**To be done:**
- A) In the court opinion excerpt below, what kind of terms did the trial court impose for rape and false imprisonment?
- B) In the court opinion excerpt below, list each conclusion the appellate court states in the part headed "Section 654 Claim."
- C) Extend the court opinion on Loya's appeal below, picking up after its final sentence.

═════ Quoted passage

Loya acknowledged his statements but reiterated that he thought H.G. was ready, based on her body language. On redirect, he testified that he did not do anything to H.G. physically that she did not want to, so he thought at the time. She told him to stop only twice, when she wanted to take a break due to the pain and that was the reason they changed positions.

DISCUSSION

I. Section 654 Claim

Neither the trial court nor the parties addressed the applicability of section 654 during sentencing, and the court imposed concurrent terms for rape and false imprisonment.[3] Loya claims this was error and argues his sentence for false imprisonment should have been stayed under section 654 because the two crimes were part of an indivisible course of conduct with a single criminal objective. As explained below, we conclude that the two crimes were committed pursuant to a single criminal objective, with the false imprisonment facilitating the rape. Therefore, we agree with Loya that the trial court erred when it failed to stay his sentence on count 2 under former section 654.

══════════
═════ Given information

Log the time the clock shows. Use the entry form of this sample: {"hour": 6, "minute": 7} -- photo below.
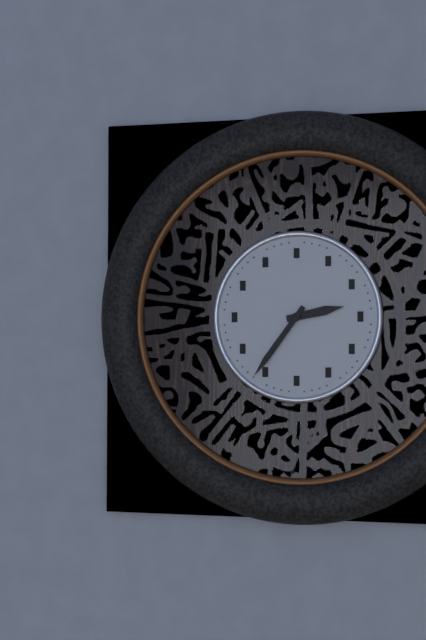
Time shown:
{"hour": 2, "minute": 36}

══════════

**Answers per task:**
- A) Concurrent terms.

- B)
- The two crimes were committed pursuant to a single criminal objective.
- The false imprisonment facilitated the rape.
- The trial court erred when it failed to stay Loya's sentence on count 2 under former section 654.

- C)
As amended by Assembly Bill No. 518, the trial court now has discretion to select which term to stay under section 654. As set forth in part II. of the Discussion, remand for resentencing on count 1 is required under Senate Bill No. 567. Accordingly, following resentencing on count 1, the trial court shall stay the sentence on one of the two counts under section 654. (People v. Sek (2022) 74 Cal.App.5th 657, 673-674 [Assem. Bill No. 518 applies retroactively to nonfinal cases]; accord, People v. Mendoza (2022) 74 Cal.App.5th 843, 861-862 & fn. 14 [same]; People v. Mani (2022) 74 Cal.App.5th 343, 379-380 [same].)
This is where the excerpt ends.